# [WHAT TO WORK ON]
Count how many lines in the data below contain the string "unit", treating uppercase and lowercase as different, and reply with the number only.

** Opening DATA FOR THIS EXERCISE block **

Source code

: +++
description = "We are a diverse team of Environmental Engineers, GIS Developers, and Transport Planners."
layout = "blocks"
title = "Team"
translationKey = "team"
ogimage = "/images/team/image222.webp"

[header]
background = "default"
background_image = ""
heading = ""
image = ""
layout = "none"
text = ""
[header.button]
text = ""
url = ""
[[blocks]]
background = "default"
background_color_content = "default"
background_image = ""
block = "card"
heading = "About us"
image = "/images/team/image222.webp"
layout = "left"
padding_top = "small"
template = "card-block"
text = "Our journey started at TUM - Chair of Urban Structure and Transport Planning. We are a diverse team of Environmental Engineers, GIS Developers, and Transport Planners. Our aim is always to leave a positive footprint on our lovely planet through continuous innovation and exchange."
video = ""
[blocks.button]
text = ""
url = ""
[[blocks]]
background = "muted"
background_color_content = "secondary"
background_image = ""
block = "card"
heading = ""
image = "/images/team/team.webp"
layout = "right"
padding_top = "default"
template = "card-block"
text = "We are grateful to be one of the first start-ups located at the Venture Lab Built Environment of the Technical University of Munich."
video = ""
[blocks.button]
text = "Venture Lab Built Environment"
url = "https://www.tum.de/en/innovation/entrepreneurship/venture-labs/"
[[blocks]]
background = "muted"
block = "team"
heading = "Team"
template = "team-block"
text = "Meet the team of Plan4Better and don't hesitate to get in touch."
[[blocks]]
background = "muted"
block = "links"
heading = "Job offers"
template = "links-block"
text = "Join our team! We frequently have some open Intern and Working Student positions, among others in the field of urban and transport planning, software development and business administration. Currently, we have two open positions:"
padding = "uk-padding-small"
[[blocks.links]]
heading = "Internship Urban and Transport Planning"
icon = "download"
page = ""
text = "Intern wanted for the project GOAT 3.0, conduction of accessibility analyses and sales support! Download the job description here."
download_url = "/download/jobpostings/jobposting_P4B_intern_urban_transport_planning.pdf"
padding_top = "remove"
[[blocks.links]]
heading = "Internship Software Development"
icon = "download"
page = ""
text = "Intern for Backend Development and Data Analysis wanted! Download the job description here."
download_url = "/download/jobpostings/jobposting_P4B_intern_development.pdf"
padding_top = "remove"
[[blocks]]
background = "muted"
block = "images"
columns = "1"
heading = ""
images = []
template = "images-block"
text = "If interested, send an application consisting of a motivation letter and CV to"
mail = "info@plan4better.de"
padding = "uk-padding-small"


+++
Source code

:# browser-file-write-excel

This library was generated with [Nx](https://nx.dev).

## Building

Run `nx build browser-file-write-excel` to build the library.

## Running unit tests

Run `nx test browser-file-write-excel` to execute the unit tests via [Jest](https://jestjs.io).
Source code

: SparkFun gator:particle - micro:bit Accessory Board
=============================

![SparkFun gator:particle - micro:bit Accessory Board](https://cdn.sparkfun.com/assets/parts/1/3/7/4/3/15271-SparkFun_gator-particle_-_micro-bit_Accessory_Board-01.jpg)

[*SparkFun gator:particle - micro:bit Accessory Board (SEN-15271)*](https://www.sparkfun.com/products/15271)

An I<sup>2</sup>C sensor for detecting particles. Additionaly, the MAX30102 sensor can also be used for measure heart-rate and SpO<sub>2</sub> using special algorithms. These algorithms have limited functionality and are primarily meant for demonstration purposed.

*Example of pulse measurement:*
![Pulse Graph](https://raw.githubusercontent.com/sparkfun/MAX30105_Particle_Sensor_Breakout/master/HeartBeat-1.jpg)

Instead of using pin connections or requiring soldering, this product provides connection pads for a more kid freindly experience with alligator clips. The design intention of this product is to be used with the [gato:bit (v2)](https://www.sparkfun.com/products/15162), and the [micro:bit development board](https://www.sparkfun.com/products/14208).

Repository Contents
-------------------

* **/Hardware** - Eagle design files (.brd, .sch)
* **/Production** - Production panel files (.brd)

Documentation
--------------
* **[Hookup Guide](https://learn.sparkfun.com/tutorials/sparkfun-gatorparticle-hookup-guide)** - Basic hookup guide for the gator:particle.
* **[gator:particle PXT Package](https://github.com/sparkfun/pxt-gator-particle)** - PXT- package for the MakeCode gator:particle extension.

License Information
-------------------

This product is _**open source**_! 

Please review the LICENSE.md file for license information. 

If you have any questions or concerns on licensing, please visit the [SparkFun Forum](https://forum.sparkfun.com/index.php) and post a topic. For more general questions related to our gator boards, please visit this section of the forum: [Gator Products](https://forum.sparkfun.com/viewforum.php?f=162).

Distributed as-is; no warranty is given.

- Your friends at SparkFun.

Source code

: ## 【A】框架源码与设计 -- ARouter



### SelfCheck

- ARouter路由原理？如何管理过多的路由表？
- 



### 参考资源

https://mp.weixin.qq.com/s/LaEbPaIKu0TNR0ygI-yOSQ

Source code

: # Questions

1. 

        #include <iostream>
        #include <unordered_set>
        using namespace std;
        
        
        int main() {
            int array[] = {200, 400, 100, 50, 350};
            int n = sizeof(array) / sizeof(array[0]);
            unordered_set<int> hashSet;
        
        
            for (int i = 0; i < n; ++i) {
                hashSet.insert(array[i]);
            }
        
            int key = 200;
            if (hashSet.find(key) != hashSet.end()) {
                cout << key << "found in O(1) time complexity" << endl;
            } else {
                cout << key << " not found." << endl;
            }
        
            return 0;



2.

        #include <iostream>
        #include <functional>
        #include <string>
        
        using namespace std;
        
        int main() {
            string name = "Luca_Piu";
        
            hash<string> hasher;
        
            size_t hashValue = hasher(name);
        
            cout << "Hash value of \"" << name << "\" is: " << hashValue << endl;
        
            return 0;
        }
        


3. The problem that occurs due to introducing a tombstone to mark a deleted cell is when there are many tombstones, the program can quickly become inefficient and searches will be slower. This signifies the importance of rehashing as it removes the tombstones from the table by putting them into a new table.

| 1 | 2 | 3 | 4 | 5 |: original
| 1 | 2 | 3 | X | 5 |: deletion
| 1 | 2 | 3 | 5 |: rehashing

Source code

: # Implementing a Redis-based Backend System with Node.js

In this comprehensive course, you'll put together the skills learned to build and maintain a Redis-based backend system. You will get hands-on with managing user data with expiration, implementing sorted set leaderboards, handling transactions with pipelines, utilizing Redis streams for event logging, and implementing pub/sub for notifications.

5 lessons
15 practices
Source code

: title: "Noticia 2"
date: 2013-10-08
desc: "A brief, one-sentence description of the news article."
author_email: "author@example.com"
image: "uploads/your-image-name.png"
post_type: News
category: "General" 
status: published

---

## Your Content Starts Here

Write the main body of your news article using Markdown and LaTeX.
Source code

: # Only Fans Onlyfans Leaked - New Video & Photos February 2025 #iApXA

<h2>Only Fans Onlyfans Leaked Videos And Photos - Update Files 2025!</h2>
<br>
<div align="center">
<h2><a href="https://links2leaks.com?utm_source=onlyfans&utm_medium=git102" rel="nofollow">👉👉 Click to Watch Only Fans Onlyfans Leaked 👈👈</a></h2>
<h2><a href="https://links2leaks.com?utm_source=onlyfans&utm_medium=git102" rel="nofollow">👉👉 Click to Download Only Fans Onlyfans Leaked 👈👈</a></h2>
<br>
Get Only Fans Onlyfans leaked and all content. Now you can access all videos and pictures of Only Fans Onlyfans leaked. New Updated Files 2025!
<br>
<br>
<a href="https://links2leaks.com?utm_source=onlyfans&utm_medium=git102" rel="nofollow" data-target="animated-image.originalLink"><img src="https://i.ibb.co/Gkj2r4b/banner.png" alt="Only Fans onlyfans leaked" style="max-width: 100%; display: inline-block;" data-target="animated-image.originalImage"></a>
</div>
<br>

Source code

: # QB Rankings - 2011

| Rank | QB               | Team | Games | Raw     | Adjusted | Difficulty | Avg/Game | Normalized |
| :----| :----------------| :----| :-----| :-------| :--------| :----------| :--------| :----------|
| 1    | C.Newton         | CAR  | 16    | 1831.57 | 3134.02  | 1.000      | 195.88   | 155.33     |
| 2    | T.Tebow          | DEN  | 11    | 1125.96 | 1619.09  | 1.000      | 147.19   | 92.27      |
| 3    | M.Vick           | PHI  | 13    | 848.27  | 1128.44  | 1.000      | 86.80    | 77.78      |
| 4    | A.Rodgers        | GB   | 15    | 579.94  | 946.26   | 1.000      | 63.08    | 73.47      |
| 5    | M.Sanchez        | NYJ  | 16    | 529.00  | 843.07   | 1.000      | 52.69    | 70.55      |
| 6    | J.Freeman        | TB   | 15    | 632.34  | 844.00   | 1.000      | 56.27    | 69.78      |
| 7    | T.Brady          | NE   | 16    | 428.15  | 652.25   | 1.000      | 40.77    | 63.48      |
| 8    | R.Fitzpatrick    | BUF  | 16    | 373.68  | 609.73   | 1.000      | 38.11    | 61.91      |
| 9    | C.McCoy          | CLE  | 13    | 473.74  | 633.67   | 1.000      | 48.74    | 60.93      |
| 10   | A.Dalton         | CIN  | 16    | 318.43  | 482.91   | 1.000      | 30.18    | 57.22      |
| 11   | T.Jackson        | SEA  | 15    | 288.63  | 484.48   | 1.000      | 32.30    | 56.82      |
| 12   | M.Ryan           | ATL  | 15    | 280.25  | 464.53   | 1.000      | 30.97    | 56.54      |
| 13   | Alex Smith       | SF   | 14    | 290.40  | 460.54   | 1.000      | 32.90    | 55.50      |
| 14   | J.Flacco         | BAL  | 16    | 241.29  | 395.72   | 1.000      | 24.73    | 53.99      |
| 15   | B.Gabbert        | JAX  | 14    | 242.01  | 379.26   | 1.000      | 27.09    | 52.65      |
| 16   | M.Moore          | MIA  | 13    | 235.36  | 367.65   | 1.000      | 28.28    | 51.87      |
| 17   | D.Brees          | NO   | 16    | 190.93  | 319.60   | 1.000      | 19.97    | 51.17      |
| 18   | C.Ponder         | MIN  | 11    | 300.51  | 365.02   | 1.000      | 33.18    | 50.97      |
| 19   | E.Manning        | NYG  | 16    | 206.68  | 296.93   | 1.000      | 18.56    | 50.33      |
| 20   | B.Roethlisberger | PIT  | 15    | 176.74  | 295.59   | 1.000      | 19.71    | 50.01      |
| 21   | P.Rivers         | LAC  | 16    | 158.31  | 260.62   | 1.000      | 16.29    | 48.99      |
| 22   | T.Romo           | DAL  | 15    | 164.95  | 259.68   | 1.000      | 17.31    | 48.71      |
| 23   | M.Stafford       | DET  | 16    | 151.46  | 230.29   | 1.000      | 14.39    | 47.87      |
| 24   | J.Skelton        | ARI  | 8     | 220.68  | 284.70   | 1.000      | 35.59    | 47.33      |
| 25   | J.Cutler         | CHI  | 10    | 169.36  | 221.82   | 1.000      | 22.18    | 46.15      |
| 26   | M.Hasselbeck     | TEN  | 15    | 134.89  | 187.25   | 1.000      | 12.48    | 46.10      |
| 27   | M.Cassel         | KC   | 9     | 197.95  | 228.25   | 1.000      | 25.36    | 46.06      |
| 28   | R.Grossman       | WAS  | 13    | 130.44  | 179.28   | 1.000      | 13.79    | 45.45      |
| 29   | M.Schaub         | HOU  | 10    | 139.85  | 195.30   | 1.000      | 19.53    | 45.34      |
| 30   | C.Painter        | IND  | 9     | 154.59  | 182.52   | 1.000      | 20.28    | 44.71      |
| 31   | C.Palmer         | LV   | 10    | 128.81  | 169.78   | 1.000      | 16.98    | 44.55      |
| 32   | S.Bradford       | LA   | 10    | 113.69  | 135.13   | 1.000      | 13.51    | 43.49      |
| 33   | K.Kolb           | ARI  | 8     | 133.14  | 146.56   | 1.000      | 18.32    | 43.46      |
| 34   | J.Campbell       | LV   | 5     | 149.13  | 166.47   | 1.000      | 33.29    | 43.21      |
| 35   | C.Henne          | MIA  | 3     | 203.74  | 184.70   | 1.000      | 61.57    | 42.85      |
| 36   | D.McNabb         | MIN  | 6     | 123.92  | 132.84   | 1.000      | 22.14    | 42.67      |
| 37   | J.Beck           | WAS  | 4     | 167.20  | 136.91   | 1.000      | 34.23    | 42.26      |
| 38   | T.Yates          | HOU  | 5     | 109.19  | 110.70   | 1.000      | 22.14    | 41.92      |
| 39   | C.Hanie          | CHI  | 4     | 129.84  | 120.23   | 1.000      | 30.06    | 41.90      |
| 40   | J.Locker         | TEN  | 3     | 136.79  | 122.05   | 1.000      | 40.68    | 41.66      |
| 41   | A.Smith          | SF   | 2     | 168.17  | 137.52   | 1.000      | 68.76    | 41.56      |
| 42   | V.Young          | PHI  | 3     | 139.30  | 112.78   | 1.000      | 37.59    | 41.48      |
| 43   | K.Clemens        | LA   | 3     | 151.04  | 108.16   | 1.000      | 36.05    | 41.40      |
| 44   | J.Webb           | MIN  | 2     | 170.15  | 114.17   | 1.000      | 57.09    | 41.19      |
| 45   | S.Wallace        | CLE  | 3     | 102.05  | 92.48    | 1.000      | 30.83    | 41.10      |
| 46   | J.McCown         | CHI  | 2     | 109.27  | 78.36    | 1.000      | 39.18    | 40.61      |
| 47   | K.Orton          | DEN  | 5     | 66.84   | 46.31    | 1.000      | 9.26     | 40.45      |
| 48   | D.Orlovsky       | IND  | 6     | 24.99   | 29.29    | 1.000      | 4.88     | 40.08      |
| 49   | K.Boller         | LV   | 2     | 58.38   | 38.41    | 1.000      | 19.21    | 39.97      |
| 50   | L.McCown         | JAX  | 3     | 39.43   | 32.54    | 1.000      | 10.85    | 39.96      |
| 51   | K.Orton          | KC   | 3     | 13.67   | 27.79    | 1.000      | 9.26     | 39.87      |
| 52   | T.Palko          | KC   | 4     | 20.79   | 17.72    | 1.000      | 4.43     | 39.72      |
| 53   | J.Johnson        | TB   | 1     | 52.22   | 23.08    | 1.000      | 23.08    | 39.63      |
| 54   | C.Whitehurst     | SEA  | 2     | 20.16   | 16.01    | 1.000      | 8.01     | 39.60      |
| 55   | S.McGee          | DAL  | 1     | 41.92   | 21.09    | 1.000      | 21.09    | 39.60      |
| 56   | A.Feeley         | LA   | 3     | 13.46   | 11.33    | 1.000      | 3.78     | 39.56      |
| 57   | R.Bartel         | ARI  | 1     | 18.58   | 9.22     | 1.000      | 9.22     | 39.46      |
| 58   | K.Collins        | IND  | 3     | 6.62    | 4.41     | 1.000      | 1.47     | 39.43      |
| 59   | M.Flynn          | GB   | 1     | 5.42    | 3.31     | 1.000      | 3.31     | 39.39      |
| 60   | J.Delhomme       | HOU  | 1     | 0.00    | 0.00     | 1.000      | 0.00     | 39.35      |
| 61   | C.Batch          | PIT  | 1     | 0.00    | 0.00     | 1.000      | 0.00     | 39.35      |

** Closing DATA FOR THIS EXERCISE block **

# [SOLUTION TO THE PROBLEM]
2